Hi! I’m working on a flow which requires large con...
# ask-community
j
Hi! I’m working on a flow which requires large concurrency (tens of thousands of tasks). Previously I’ve used the
LocalDaskExecutor
as my requirements for concurrency were low. However with this flow I want to use the real
DaskExecutor
. As I’m aware Prefect is capable of creating a temporal Dask cluster for the running flow (using
KubeCluster
), but alternatively can use an existing deployed Dask cluster (or even dask gateway if I’m not mistaken). Note, I’m running in Kubernetes, so adaptive scaling could be interesting. Are there any guidelines / suggestions / experiences for using a temporal vs. static Dask cluster? Additionally, if I have
Docker
as storage, how can I supply the correct image tag containing my modules/dependencies while registering the flow?
1
a
@Joël Luijmes Yes, there are! This page discusses the differences. And regarding KubeCluster, check out this blog post.

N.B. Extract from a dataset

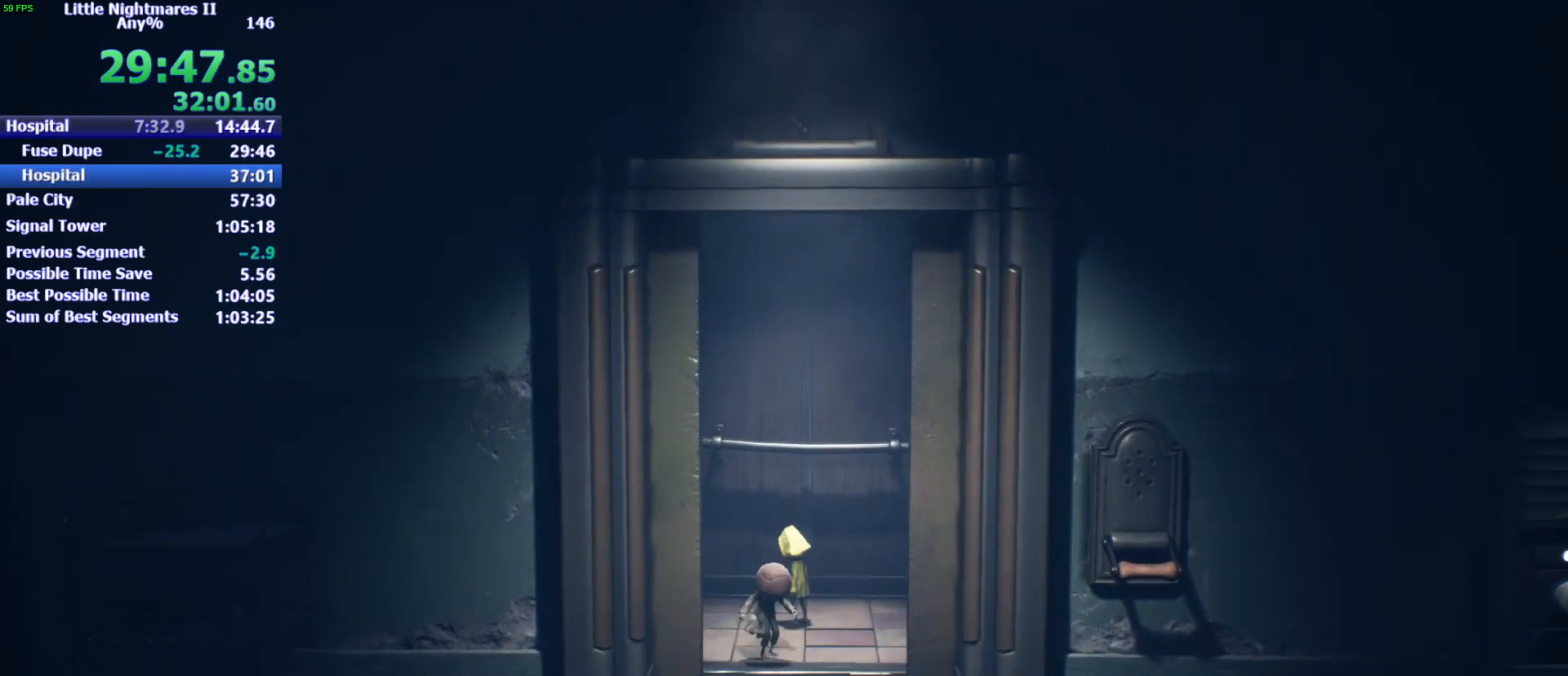
{"keys": ["d"], "events": [[400, "d", "down"]]}
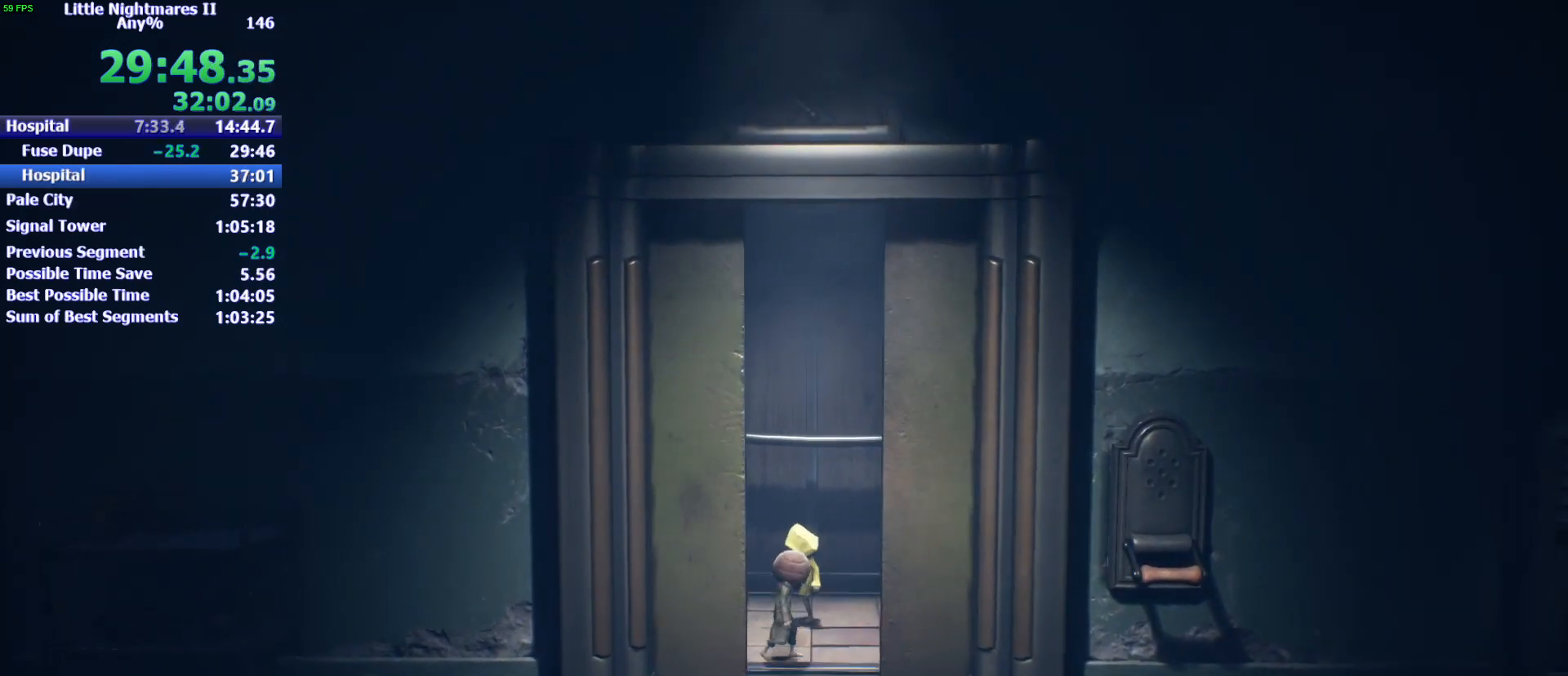
{"keys": ["d"], "events": [[133, "d", "up"], [333, "d", "down"]]}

but if you have any specific questions or issues, let us know here
j
Oef, quick reply. Thanks! Missed this documentation page but discovered I can access the image using
prefect.context.image
🤓
👍 1
a
Regarding the image: You can provide it to your run configuration and specify the image from the context in your Cluster class, e.g.:
Copy code
FargateCluster(n_workers=n_workers, image=prefect.context.image)
j
Okay, one more thing. Should the image contain the flow already? Or is there some magic that Prefect serializes the flow and copies it to the dask workers before starting tasks?
a
Storage defines where Prefect can find the flow, so this image doesn’t have to contain the flow. It’s only for package dependencies. But if you use Docker storage, then this image needs to contain the flow, either a pickled flow (default when using Docker storage) or
stored_as_script
.
j
Makes sense, thanks 😉